[[ PASSAGE PROVIDED open ]]

In the equations, $a_1=a$; $a_2=a+y_a$; $a_3=a+H/2$; $H$ represents the distance between roadways in the spatially intersected roadway.

By setting $A=K_p(P_i-P_z)+{\sigma }_c+C/f$, Equation (12) is simplified to the following:

$${\displaystyle \frac{ALf}{2K_p}}\left(e^{{\displaystyle \frac{2K_{p}f}{L}}\left(y_a\right)}-1\right)-y_a\times C/f-P\left(a+y_a\right)+(a+y_a)\left(A{e}^{{\displaystyle \frac{2K_{p}f}{L}}\left(y_a\right)}-P-B\right)\left({\displaystyle \frac{H/2-y_a}{H/2+y_a}}\right)=0$$

(13)

Solving the equations yields the failure boundary depth y of the inter-roadway surrounding rock. Substituting this into Equations (5)–(8) allows for determination of the lateral stress distribution in the surrounding rock of the lower roadway.

Failure region of the surrounding rock between roadways:

$$\left\{\begin{array}{l}{\sigma }_x^p=A{e}^{{\displaystyle \frac{2K_{p}f}{L}}(z-a)}-C/f\\ {\sigma }_y^p={\displaystyle \frac{A{e}^{\frac{2K_{p}f}{L}(z-a)}-C/f-{\sigma }_c}{K_p}}\end{array}\right.\left(a\le y\le a+y_a\right)$$

(14)

Elastic region of the surrounding rock between roadways:

$$\left\{\begin{array}{l}{\sigma }_x^e=P+\left(A{e}^{{\displaystyle \frac{2K_{p}f}{L}}(y-a)}-C/f-P\right){\left({\displaystyle \frac{a+y_a}{y}}\right)}^2\\ {\sigma }_y^e=P-\left(P-{\displaystyle \frac{A}{K_p}}{e}^{{\displaystyle \frac{2K_{p}f}{L}}(y-a)}+{\displaystyle \frac{C/f+{\sigma }_c}{K_p}}\right){\left({\displaystyle \frac{a+y_a}{y}}\right)}^2\end{array}\right.\left(a+y_a\le y\le a+H/2\right)$$

(15)

The 5⁻¹ coal auxiliary transport roadway and the 5⁻² coal auxiliary transport roadway at the Hengliao Coal Mine have identical dimensions. Based on the assumption that the stress state of the surrounding rock between the roadways and the resulting damage exhibit symmetrical characteristics, and considering the failure depth of the surrounding rock induced by the upper roadway, this study focuses on the surrounding rock at the roof of the lower roadway within the inter-roadway zone [29]. A lateral load-bearing equilibrium equation for the surrounding rock stress is then established:

$$2\left({\displaystyle {\int }_{a_1}^{a_2}{\sigma }_x^{p}dy+{\displaystyle {\int }_{a_2}^{a_3}{\sigma }_x^{e}dy}}\right)=2P{a}_3-Pa$$

(16)

[[ PASSAGE PROVIDED closed ]]
[[ RECORDS SHOWN open ]]

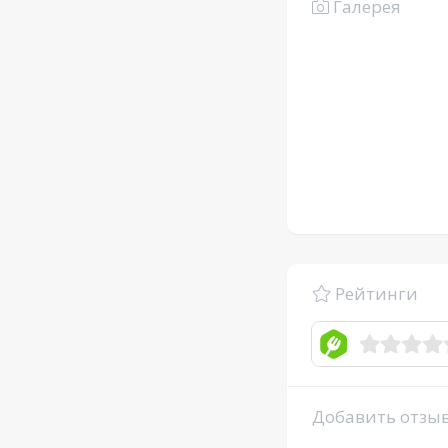
Галерея
Рейтинги
Добавить отзы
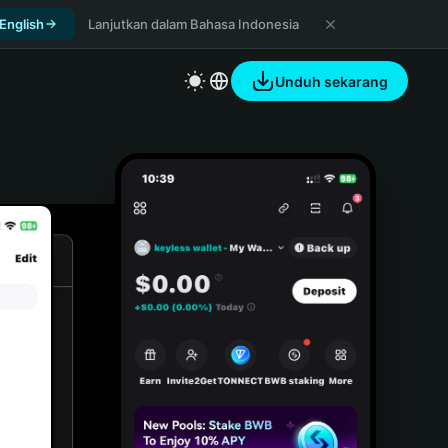
 English
Lanjutkan dalam Bahasa Indonesia
Unduh sekarang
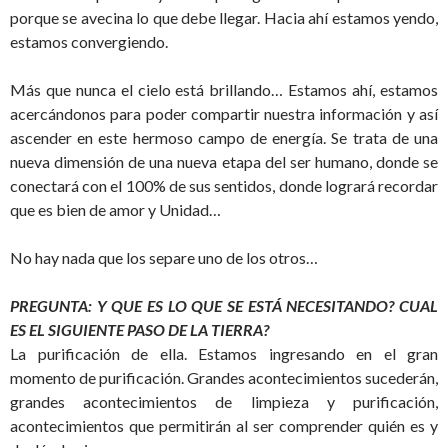
porque se avecina lo que debe llegar. Hacia ahí estamos yendo,
estamos convergiendo.
Más que nunca el cielo está brillando… Estamos ahí, estamos
acercándonos para poder compartir nuestra información y así
ascender en este hermoso campo de energía. Se trata de una
nueva dimensión de una nueva etapa del ser humano, donde se
conectará con el 100% de sus sentidos, donde logrará recordar
que es bien de amor y Unidad…
No hay nada que los separe uno de los otros…
PREGUNTA: Y QUE ES LO QUE SE ESTÁ NECESITANDO? CUAL
ES EL SIGUIENTE PASO DE LA TIERRA?
La purificación de ella. Estamos ingresando en el gran
momento de purificación. Grandes acontecimientos sucederán,
grandes acontecimientos de limpieza y purificación,
acontecimientos que permitirán al ser comprender quién es y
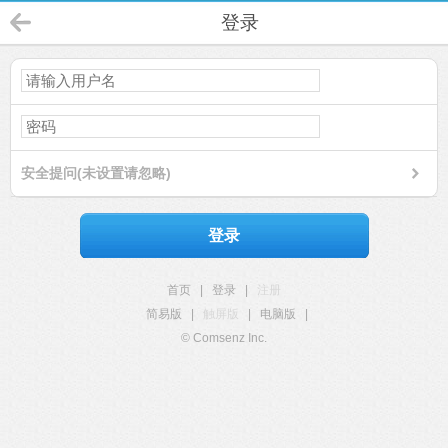
登录
安全提问(未设置请忽略)
登录
首页
|
登录
|
注册
简易版
|
触屏版
|
电脑版
|
© Comsenz Inc.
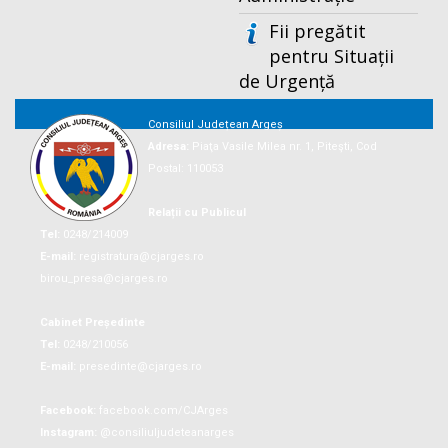
Fii pregătit
pentru Situații
de Urgență
Consiliul Județean Argeș
Adresa:
Piaţa Vasile Milea nr. 1, Piteşti, Cod
Postal: 110053
Relații cu Publicul
Tel:
0248/214009
E-mail:
registratura@cjarges.ro
birou_presa@cjarges.ro
Cabinet Președinte
Tel:
0248/210056
E-mail:
presedinte@cjarges.ro
Facebook:
facebook.com/CJArges
Instagram:
@consiliuljudeteanarges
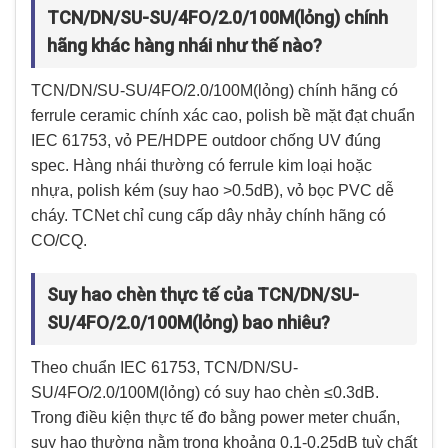
TCN/DN/SU-SU/4FO/2.0/100M(lỏng) chính
hãng khác hàng nhái như thế nào?
TCN/DN/SU-SU/4FO/2.0/100M(lỏng) chính hãng có
ferrule ceramic chính xác cao, polish bề mặt đạt chuẩn
IEC 61753, vỏ PE/HDPE outdoor chống UV đúng
spec. Hàng nhái thường có ferrule kim loại hoặc
nhựa, polish kém (suy hao >0.5dB), vỏ bọc PVC dễ
cháy. TCNet chỉ cung cấp dây nhảy chính hãng có
CO/CQ.
Suy hao chèn thực tế của TCN/DN/SU-
SU/4FO/2.0/100M(lỏng) bao nhiêu?
Theo chuẩn IEC 61753, TCN/DN/SU-
SU/4FO/2.0/100M(lỏng) có suy hao chèn ≤0.3dB.
Trong điều kiện thực tế đo bằng power meter chuẩn,
suy hao thường nằm trong khoảng 0.1-0.25dB tuỳ chất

[[ RECORDS SHOWN closed ]]

* _WHAT THIS EXERCISE ASKS_:
- A) In the passage on inter-roadway surrounding rock, at which coal mine are the 5⁻¹ and 5⁻² coal auxiliary transport roadways located?
- B) From the listing, print the lines without any changes. Begin at the line containing "porque se avecina" and stop after the line containing "grandes acontecimientos de".
The passage and the listing come from unrelated sources.

* _RESPONSE LIST_:
- A) The Hengliao Coal Mine.

- B)
porque se avecina lo que debe llegar. Hacia ahí estamos yendo,
estamos convergiendo.
Más que nunca el cielo está brillando… Estamos ahí, estamos
acercándonos para poder compartir nuestra información y así
ascender en este hermoso campo de energía. Se trata de una
nueva dimensión de una nueva etapa del ser humano, donde se
conectará con el 100% de sus sentidos, donde logrará recordar
que es bien de amor y Unidad…
No hay nada que los separe uno de los otros…
PREGUNTA: Y QUE ES LO QUE SE ESTÁ NECESITANDO? CUAL
ES EL SIGUIENTE PASO DE LA TIERRA?
La purificación de ella. Estamos ingresando en el gran
momento de purificación. Grandes acontecimientos sucederán,
grandes acontecimientos de limpieza y purificación,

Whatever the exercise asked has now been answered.